I’d had one last actor’s name on my want list: Garrett Hedlund, the star of Tron: Legacy who’s popped up in numerous other works I’ve seen since then (Mudbound, Triple Frontier, Inside Llewyn Davis, an episode of Reservation Dogs, and so on). Alas, by 2:00 he was away from his booth for scheduled photo ops as well as his own Q&A. We’d have had to wait another two hours or more for his return. We were dead on our feet and I was tired of having to find ways to kill time. Instead I put those allocated funds toward a discount hardcover from Gem City Books, one of my favorite recurring comic-con vendors.
And with that, we concluded our Indiana Comic Convention experience. That all added up to a lot more words than I thought it would. And that wasn’t even the end of our day. We still had to go do Free Comic Book Day. And make time to read those acquisitions and write the requisite annual MCC entry about same. And there’s the matter of writing the requisite Guardians 3 entry, which I do believe I mentioned was also a thing we did. For us this was like three weekends in one.

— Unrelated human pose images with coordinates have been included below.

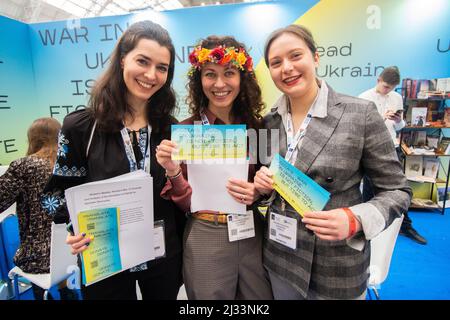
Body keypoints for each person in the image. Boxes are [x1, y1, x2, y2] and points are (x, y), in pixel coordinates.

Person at [253, 25, 412, 300]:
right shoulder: (268, 122)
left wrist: (355, 218)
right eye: (276, 63)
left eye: (295, 56)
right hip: (280, 259)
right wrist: (261, 188)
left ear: (315, 57)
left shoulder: (359, 113)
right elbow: (266, 189)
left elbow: (397, 191)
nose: (287, 68)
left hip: (335, 266)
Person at [41, 20, 185, 300]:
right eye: (142, 61)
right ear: (122, 61)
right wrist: (75, 228)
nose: (151, 74)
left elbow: (181, 196)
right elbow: (53, 196)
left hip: (162, 254)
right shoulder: (82, 126)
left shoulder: (170, 128)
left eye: (162, 68)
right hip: (105, 255)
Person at [156, 35, 273, 300]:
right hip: (205, 234)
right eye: (210, 74)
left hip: (252, 232)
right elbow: (185, 204)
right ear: (200, 81)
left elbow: (271, 184)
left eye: (229, 73)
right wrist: (173, 171)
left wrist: (258, 191)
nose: (219, 84)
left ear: (242, 78)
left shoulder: (258, 128)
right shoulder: (187, 130)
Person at [0, 117, 77, 300]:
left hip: (37, 260)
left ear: (33, 138)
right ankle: (67, 292)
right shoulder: (71, 164)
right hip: (72, 252)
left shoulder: (23, 166)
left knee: (28, 254)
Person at [359, 66, 427, 245]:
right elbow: (360, 129)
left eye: (391, 87)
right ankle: (366, 229)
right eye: (385, 86)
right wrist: (381, 118)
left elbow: (399, 127)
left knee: (399, 190)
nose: (388, 90)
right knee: (368, 192)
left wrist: (398, 121)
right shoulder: (364, 98)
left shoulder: (397, 98)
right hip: (370, 149)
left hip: (391, 148)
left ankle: (406, 226)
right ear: (378, 80)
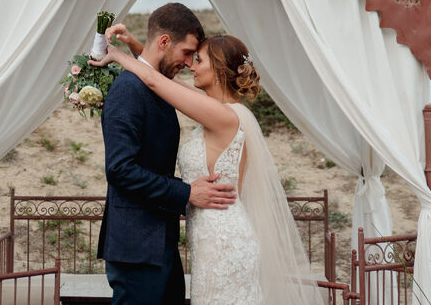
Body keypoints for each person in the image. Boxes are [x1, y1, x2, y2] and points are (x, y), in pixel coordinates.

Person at [96, 27, 323, 305]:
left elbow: (156, 82)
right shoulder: (218, 109)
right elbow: (163, 79)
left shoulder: (224, 116)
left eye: (199, 60)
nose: (190, 65)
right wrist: (136, 46)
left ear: (218, 71)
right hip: (211, 237)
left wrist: (118, 56)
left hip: (222, 240)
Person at [97, 3, 237, 305]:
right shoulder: (127, 90)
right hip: (137, 248)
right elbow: (120, 169)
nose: (189, 63)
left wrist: (133, 48)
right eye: (187, 53)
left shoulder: (154, 86)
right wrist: (187, 192)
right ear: (164, 42)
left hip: (159, 241)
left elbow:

Overall we enjoyed each separate component for its own sake, even if they collectively left us physically debilitated for hours afterward and stuck me with hours’ worth of self-assigned blogging homework. But, y’know…we’re the Goldens. This is who we are and what we do.
The End. Thanks for reading! Lord willing, we’ll see you next con…hopefully one that has a weekend all to itself.